- _EXERCISE_: Filter out every line below that lacks "loops", and copy the rest.

Plain-text document sources:
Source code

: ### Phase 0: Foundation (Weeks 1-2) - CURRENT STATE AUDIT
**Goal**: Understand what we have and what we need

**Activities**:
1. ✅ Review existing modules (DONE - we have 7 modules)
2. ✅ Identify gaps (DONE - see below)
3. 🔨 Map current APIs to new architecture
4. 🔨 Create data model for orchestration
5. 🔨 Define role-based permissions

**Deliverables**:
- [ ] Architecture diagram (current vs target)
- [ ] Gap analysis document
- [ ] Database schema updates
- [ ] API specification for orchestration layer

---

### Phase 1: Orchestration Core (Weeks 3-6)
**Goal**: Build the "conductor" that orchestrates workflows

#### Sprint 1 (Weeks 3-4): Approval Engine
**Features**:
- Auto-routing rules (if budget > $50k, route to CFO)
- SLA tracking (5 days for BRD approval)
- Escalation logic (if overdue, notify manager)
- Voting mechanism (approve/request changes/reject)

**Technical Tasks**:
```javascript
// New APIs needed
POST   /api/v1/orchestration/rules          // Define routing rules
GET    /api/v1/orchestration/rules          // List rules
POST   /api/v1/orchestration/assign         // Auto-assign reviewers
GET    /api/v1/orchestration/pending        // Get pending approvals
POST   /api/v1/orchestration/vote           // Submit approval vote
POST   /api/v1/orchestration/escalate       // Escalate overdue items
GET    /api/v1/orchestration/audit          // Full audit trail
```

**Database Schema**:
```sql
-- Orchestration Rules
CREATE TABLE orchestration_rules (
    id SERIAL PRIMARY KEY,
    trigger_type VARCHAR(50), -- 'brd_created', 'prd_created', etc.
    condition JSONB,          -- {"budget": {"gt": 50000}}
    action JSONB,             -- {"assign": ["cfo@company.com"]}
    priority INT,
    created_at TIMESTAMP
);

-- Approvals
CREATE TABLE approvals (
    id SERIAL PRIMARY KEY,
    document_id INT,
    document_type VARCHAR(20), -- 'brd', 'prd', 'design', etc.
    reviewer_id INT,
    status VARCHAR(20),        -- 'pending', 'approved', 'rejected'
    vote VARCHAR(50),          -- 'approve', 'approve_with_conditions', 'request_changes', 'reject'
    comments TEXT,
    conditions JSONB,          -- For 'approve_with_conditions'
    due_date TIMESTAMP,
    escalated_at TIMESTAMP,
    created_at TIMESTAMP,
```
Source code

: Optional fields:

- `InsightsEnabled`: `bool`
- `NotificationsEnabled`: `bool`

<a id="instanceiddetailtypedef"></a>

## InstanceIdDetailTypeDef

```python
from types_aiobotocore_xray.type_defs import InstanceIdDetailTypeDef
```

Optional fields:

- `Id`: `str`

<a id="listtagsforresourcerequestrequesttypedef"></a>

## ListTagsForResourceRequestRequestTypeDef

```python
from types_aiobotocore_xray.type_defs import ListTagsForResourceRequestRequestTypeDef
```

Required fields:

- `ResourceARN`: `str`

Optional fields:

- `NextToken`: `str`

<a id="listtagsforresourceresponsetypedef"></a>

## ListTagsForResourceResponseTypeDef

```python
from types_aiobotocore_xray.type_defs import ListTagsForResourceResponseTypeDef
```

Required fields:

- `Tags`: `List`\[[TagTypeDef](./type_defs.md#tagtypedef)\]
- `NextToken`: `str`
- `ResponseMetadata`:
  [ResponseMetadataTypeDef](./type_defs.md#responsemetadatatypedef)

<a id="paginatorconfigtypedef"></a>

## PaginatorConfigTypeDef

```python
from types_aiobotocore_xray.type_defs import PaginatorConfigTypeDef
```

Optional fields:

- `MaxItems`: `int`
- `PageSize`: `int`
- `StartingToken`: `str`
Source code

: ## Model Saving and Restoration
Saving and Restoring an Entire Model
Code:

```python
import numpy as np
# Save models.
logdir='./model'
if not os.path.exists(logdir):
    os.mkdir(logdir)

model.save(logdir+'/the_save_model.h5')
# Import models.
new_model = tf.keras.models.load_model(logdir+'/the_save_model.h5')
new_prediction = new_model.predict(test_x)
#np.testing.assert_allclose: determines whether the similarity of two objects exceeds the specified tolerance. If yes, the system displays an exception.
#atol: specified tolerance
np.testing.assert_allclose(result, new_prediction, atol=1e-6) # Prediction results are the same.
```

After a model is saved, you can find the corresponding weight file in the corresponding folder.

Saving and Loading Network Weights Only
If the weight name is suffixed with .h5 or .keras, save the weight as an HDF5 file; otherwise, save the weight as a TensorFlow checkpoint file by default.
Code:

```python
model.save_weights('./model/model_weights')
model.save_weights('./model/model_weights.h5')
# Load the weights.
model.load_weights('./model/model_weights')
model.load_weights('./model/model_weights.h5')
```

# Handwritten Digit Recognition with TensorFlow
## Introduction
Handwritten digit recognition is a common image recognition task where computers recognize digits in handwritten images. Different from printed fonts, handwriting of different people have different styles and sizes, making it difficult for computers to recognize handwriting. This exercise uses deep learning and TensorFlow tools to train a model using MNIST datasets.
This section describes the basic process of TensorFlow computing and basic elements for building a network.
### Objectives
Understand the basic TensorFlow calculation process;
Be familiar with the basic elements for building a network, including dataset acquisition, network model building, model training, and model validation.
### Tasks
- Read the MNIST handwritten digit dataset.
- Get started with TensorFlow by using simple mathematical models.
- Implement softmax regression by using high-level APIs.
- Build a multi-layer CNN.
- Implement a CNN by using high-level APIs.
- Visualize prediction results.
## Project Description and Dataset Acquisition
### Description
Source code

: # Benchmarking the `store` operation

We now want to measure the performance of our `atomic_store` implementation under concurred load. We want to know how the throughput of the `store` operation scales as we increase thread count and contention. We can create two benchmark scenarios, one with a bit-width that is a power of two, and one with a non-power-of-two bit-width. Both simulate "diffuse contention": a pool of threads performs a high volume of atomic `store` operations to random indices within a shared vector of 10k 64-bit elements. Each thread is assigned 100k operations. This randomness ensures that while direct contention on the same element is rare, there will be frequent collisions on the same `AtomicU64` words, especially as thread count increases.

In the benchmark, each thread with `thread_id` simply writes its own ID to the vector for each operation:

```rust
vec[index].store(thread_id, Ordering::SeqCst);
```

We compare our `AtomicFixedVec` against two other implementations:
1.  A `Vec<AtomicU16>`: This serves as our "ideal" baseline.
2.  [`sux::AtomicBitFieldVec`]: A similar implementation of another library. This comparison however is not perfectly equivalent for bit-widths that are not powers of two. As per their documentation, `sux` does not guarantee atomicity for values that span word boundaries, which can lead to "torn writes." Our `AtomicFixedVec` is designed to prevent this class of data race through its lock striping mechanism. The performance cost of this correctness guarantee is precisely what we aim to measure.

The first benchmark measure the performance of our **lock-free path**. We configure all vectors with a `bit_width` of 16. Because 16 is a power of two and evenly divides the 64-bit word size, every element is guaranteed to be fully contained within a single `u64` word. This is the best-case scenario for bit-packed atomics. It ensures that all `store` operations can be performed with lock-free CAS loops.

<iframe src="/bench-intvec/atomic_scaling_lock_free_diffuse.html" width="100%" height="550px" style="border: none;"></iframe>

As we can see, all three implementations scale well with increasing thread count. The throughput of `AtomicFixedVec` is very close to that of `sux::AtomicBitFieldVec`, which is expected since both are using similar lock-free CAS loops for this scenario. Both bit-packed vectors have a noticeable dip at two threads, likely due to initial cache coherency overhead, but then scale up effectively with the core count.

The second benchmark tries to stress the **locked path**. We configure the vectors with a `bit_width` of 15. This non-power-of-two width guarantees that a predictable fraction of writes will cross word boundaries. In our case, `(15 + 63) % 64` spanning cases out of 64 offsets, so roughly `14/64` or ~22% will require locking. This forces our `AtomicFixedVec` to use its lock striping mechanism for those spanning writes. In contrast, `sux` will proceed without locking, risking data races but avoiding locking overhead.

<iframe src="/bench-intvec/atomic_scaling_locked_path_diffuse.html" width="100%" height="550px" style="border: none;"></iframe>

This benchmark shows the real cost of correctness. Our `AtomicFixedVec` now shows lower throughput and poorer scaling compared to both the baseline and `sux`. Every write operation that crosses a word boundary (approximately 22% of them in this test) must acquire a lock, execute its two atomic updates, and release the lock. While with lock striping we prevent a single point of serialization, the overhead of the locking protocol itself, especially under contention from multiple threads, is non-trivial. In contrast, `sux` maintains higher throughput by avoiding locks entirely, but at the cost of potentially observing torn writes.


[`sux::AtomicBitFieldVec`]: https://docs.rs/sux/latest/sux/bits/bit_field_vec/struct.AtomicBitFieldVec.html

- _EXERCISE OUTPUT_:
The first benchmark measure the performance of our **lock-free path**. We configure all vectors with a `bit_width` of 16. Because 16 is a power of two and evenly divides the 64-bit word size, every element is guaranteed to be fully contained within a single `u64` word. This is the best-case scenario for bit-packed atomics. It ensures that all `store` operations can be performed with lock-free CAS loops.
As we can see, all three implementations scale well with increasing thread count. The throughput of `AtomicFixedVec` is very close to that of `sux::AtomicBitFieldVec`, which is expected since both are using similar lock-free CAS loops for this scenario. Both bit-packed vectors have a noticeable dip at two threads, likely due to initial cache coherency overhead, but then scale up effectively with the core count.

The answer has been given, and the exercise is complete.